§ Task prompt
Across the entries below, count the lines that contain the word "lebih" and reply with that number only.

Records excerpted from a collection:
>>
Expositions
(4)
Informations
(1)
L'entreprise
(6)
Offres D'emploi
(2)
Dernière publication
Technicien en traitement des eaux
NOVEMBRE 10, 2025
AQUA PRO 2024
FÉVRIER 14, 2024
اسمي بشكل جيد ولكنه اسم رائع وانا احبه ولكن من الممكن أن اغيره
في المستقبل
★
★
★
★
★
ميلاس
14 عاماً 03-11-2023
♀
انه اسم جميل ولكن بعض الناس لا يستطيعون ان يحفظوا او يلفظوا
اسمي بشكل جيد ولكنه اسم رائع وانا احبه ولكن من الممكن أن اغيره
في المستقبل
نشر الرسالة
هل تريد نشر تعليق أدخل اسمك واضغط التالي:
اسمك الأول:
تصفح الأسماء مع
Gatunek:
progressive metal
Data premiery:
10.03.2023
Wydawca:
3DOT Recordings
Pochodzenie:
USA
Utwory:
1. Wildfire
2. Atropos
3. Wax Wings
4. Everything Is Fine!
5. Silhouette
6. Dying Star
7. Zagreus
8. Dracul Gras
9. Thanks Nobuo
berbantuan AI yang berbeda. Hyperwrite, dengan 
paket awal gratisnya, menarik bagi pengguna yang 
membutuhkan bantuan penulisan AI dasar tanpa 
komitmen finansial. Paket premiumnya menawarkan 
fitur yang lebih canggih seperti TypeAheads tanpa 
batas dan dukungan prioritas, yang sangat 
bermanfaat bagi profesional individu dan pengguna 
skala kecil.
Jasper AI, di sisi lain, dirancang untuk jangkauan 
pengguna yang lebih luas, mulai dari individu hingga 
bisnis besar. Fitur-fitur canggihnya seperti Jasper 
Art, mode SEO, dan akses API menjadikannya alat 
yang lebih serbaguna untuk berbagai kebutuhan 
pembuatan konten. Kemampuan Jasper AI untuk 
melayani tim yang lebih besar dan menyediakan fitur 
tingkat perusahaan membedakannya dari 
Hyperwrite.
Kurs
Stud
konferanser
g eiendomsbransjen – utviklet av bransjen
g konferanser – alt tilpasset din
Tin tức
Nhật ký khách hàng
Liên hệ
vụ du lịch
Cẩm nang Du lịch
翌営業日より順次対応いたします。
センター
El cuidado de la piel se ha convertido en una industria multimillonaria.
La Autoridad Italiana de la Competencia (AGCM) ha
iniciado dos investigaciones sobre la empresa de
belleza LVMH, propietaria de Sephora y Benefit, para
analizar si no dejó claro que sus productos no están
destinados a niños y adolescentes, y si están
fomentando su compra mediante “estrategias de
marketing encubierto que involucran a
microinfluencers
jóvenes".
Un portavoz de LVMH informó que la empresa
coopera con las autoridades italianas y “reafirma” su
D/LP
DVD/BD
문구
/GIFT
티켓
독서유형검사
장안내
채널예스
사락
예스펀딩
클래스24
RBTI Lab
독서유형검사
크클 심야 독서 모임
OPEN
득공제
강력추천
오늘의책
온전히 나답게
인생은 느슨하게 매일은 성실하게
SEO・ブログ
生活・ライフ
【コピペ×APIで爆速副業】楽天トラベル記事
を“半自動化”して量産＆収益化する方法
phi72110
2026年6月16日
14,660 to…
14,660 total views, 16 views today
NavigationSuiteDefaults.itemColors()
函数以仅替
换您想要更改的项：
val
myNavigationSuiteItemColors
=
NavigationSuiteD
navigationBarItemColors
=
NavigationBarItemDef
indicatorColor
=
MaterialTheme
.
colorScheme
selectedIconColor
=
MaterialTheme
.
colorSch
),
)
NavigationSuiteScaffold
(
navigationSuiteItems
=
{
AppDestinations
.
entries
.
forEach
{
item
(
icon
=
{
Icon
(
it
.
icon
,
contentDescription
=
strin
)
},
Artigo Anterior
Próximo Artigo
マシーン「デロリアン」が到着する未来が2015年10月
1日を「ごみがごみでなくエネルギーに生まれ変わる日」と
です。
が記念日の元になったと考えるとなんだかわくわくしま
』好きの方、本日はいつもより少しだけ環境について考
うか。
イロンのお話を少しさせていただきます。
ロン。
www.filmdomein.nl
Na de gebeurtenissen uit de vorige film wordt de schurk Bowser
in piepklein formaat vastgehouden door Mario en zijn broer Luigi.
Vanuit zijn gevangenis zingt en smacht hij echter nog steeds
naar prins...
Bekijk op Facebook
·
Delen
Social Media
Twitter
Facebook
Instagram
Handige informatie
<<
§ Answer
4